*RINCIAN LATIHAN:* Lanjutkan tulisan tentang pilkada dan demokrasi di Indonesia di bawah ini, mulai setelah kalimat terakhirnya.

*TEKS YANG DITAMPILKAN:*
⟨

Lain halnya dengan Fenomena
menjamurnya calon independen dalam pilkada. Di sejumlah daerah di Indonesia
justru ada beberapa kandidat dari calon independen yang menang karena mampu
meraih simpati masyarakat. Hal ini juga yang melegitimasi bahwa hari ini
masyarakat tengah mengalami distrust terhadap partai politik yang merupakan
pilar demokrasi. Ada beberapa hasil survei yang menunjukkan bahwa
dukungan masyarakat terhadap partai politik semakin menurun akibat kekecewaan
publik yang menilai pemerintahan yang diwakili parpol cenderung mengalami stagnasi.
Diperparah dengan tingkat partisipasi pilkada disetiap daerah yang tergolong
rendah, masyarakat cenderung apatis untuk menyalurkan aspirasi politiknya.
Sebahagian masyarakat paranoid dengan Term “Politik”, politik seolah sebuah aib
yang kemasannya hanya dipenuhi dengan hal-hal yang konotasinya negatif. Dan
satu hal yang tidak bisa dinafikkan adalah bahwa ongkos pilkada dalam prosesi
demokrasi di Indonesia membutuhkan biaya politik yang sangat tinggi. Tidak
jarang terjadi “kongkalikong”
kepentingan antara kepala daerah dan pengusaha, yang merupakan dampak
dari tingginya biaya politik dan inefisiensi birokrasi. Kepala daerah yang
terpilih merupakan hasil dari biaya tinggi yang dikeluarkan selama pilkada
berlangsung. Akumulasi biaya kampanye tidak sebanding dengan gaji seorang
kepala daerah selama menjabat. Berangkat dari fakta empiris diatas maka kita
tidak perlu heran kalau banyak kepala daerah yang korupsi. Karena potensi untuk
korupsi memang besar disebabkan adanya utang moril terhadap orang-orang yang sebelumnya
punya kepentingan. Jadi ungkapan “Power
tends to the corrupt” memang benar adanya.
Dengan
rentetan fakta yang tersaji diatas maka gambaran bahwa Good governance dalam demokrasi hanyalah sebuah mitos. Harapan akan
hadirnya sebuah “Welfare state” atau
Negara yang menjamin kesejahteraan umum “General
walfare” dalam prosesi demokrasi adalah hal yang utopis. Justru yang
terjadi adalah sebaliknya, Indonesia dikaterogikan sebagai sebuah Negara yang
berada dalam kondisi “Failure State” Negara
yang gagal mensejahterakan rakyatnya. Ataukah memang demokrasi kita yang
terlahir premature sehingga semua realitas politik hari ini hanyalah sebuah konsekuensi?.

⟩

*INFORMASI YANG DIBERIKAN:*
⟨

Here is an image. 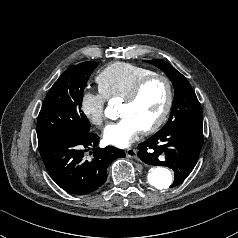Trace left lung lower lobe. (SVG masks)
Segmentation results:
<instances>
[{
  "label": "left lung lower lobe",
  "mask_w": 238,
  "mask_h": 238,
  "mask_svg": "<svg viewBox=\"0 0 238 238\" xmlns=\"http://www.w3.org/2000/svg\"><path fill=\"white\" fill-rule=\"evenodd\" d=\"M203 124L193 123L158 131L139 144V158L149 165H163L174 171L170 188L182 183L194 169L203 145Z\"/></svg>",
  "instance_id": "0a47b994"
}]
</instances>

⟩
⟨

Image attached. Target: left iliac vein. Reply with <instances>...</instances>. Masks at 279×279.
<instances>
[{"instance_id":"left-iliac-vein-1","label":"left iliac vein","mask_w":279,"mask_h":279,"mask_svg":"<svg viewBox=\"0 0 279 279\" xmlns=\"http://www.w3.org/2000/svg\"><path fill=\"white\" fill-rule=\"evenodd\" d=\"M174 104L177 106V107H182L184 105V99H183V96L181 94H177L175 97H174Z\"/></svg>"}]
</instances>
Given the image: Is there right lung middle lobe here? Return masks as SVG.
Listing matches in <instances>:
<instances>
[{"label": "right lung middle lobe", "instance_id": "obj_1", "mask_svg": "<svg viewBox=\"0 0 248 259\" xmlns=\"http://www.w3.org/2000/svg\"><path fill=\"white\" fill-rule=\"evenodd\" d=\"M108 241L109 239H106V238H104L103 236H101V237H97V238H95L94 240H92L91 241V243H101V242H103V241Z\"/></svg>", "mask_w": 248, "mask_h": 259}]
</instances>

⟩

*JAWABAN TUGAS:*
Dan yang lebih aneh lagi adalah hari ini banyak oknum yang mengklaim bahwa
Indonesia mengalami perkembangan demokratisasi yang pesat, ketika fakta empiris
menunjukkan bahwa demokrasi tidak lebih dari sebuah sistem yang merusak tatanan
kehidupan bernegara. Klaim bahwa demokrasi itu sistem yang paripurna sebetulnya
hanyalah sebuah hegemoni yang kemungkinannya mengarah kepada sebuah
universalisasi ideologi tertentu. Negara
ini hanya berada dalam suatu kondisi yang paradoksal karena ditengah dominasi
barat yang secara tidak langsung telah mengintervensi secara ideologi dan
politik.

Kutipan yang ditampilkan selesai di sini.